## WORK ORDER
Extract from the entries below, exactly as given, only the lines from the line containing "107: (114, 127)" to the line containing "121: (152, 91)", both lines included.

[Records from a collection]
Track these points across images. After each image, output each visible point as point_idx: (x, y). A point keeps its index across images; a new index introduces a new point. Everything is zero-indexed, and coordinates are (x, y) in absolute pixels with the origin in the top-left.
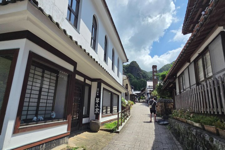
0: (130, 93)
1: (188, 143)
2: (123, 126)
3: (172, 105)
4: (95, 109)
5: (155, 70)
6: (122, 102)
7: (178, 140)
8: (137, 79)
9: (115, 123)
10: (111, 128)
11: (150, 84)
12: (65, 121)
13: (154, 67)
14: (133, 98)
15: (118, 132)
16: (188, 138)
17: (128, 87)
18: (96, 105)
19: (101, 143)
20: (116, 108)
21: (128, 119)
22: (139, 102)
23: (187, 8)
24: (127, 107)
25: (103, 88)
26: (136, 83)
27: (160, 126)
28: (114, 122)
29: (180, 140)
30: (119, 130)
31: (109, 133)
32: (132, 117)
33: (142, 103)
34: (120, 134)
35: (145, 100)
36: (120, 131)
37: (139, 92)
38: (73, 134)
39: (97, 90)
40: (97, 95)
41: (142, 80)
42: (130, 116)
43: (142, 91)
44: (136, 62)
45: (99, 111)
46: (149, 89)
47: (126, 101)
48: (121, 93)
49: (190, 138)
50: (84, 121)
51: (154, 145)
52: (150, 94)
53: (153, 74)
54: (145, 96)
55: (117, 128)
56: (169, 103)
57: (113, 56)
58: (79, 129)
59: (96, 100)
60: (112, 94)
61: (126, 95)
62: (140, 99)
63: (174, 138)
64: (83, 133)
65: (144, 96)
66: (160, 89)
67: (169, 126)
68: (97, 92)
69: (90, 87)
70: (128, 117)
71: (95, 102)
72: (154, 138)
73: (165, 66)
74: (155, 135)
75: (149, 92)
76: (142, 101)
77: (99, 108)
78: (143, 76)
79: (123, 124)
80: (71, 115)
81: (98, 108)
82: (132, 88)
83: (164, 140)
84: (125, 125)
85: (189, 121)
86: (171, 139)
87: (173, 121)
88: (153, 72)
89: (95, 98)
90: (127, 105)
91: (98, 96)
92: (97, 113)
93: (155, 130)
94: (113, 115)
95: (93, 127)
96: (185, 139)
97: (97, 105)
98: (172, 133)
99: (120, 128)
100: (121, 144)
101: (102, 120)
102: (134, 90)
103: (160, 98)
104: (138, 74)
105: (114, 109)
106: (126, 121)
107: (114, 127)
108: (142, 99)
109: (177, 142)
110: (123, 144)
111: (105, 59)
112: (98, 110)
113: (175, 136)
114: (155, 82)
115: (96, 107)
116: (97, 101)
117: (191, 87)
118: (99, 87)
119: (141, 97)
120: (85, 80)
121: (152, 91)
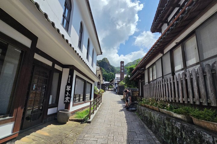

--

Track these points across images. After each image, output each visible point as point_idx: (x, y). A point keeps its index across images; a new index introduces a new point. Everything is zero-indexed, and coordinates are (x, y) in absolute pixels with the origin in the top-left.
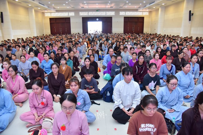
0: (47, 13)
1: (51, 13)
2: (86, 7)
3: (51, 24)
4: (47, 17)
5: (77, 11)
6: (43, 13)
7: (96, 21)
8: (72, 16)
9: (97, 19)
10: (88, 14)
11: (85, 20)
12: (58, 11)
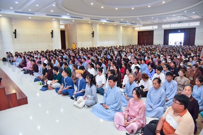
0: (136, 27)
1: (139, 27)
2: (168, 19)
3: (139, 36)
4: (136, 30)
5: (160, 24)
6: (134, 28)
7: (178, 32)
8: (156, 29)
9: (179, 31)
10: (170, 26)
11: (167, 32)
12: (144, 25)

## TASK RESULT
107: (114, 127)
108: (142, 99)
109: (177, 142)
110: (123, 144)
111: (105, 59)
112: (98, 110)
113: (175, 136)
114: (155, 82)
115: (96, 107)
116: (97, 101)
117: (191, 87)
118: (99, 87)
119: (141, 97)
120: (85, 80)
121: (152, 91)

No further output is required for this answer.